Durante mi última visita recibí un mensaje de alguien importante que me avisaba de que habían llevado a su madre a Urgencias, estaba preocupado y me quedé preocupada. Pasé por delante de Vista del jardín de la Villa Medici en Roma, de Velázquez, y recordé que él una vez me contó que le había llamado la atención esa obra. Cual delincuente de pacotilla y para paliar algo la angustia, preparé mi plan para mandarle una foto (está prohibido hacerlas en las salas). “¡Señora, fotos no!”, exclamó la vigilante (esta, de carne y hueso). ¿A qué edad se acostumbra una a que la llamen señora? Pundonor herido, por señora, por pava y, sobre todo, por no haber conseguido mi objetivo: animar a quien lo necesitaba en ese momento, con una imagen que para nada daña el lienzo que pretendía capturar.

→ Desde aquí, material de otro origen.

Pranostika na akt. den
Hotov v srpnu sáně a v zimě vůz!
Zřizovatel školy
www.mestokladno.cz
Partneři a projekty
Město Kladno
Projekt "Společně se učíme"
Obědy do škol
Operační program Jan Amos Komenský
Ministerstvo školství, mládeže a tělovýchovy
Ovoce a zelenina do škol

¿Puede el arte calmar el dolor? Sí, sin duda. Lo muestra el Coetzee en esa historia tan reconocible para quien frecuenta los espacios de Madrid y el Prado en los que se desarrolla. De ahí, que el lector se sienta un nadador que sumerge la cabeza y la saca mecánicamente, sin que el movimiento sea consciente, está entre lo real y lo irreal, y a veces traga agua por un movimiento inesperado de esta. Se zambulle en el océano de Goya y en 31 páginas recorre el amor, el desamor, el matrimonio, el suicidio, la muerte, la enfermedad, la sanación, la precariedad, lo anodino, las casualidades, la razón, los monstruos... Todo puede ocurrir en un museo, o en el supermercado.
El omnipresente Goya también aparece en El nivel del aire, y es más que probable que Tokarczuk también lo aborde. Pero Aridjis se centra en un santo, san J., san Jerónimo, no en ese todopoderoso de las artes que era el maestro aragonés. El ejercicio de la escritora es el planteamiento de una exposición de la que de forma literaria ha puesto la semilla, ahora falta que alguien la riegue, quién sabe si se hará realidad. La línea entre lo literario y los hechos es tan fina que tuve que ir a comprobar en la web del museo si la muestra que la protagonista comisaria había sido real y se me había pasado. Sabía que la idea de meter un león en el museo no era posible, o, quizá, sí... la antorcha olímpica recorrió los museos de París. Intuyo que la protagonista hiciera la compra en El Corte Inglés sí ocurrió. Todo puede ocurrir en un supermercado, o en un museo.